What needs to be done: Every line from the one containing "- fire extinguisher [728,488,785,623]" to the one containing "- bath mat [185,526,372,631]" in the records below, both included, must be set down exactly, and no other line.

*** Opening of Source material ***

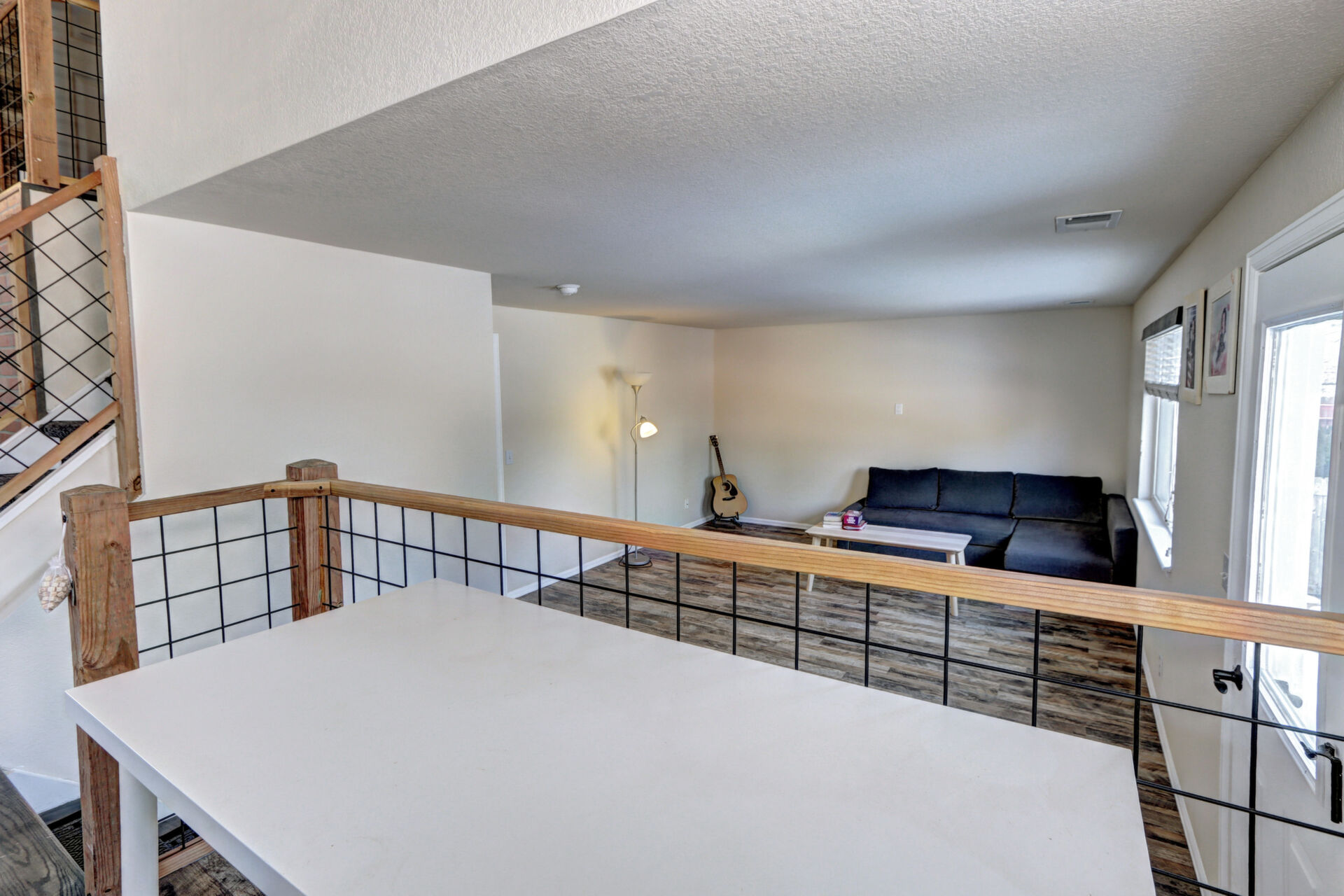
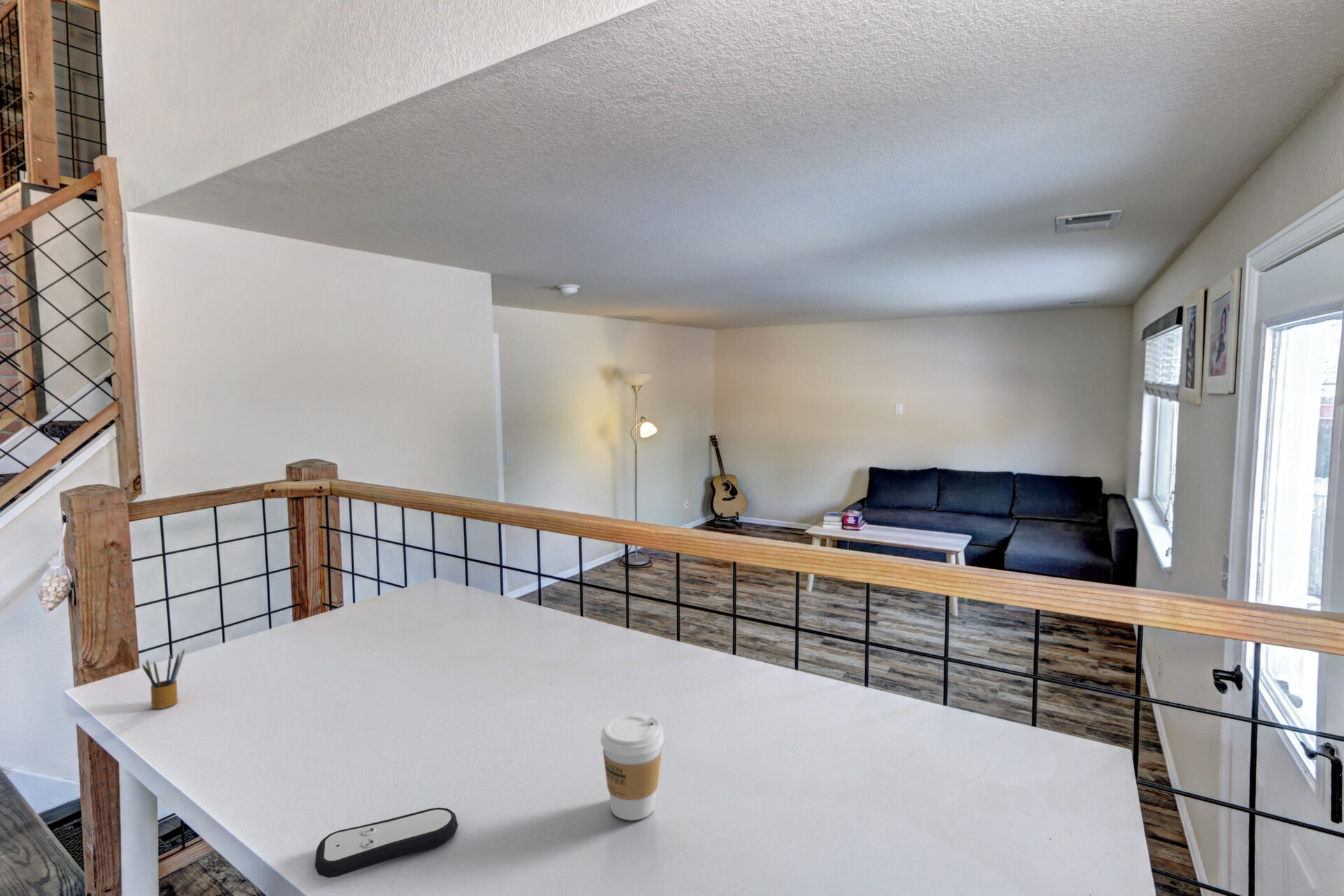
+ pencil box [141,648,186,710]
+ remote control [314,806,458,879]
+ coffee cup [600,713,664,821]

*** Close of Source material ***
*** Opening of Source material ***

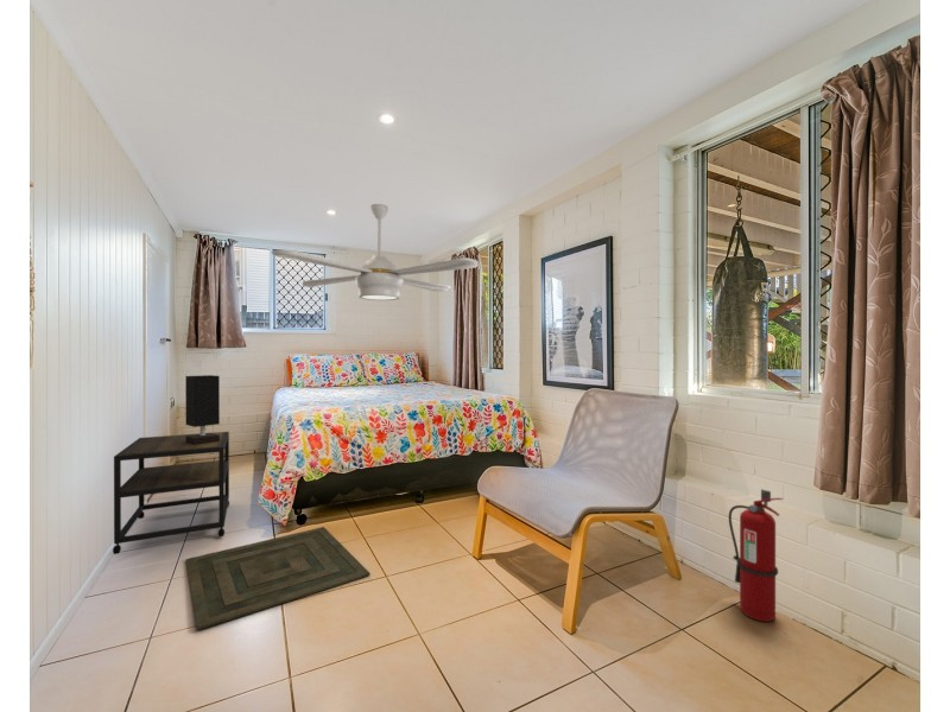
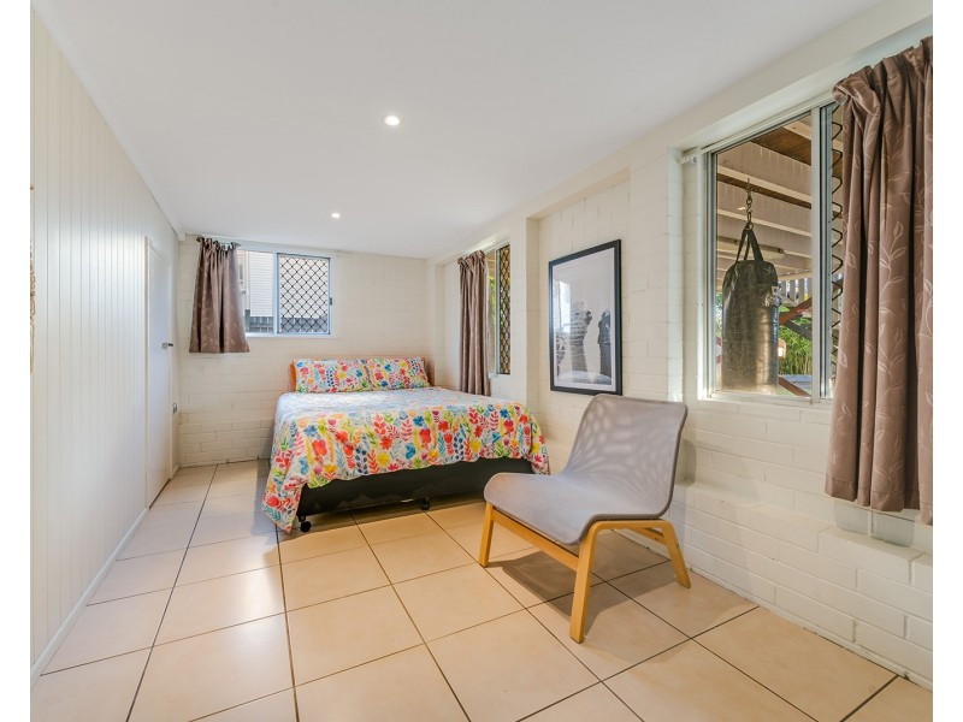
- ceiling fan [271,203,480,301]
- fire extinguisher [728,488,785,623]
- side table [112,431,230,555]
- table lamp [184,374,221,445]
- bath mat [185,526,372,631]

*** Close of Source material ***

Reply to the exercise:
- fire extinguisher [728,488,785,623]
- side table [112,431,230,555]
- table lamp [184,374,221,445]
- bath mat [185,526,372,631]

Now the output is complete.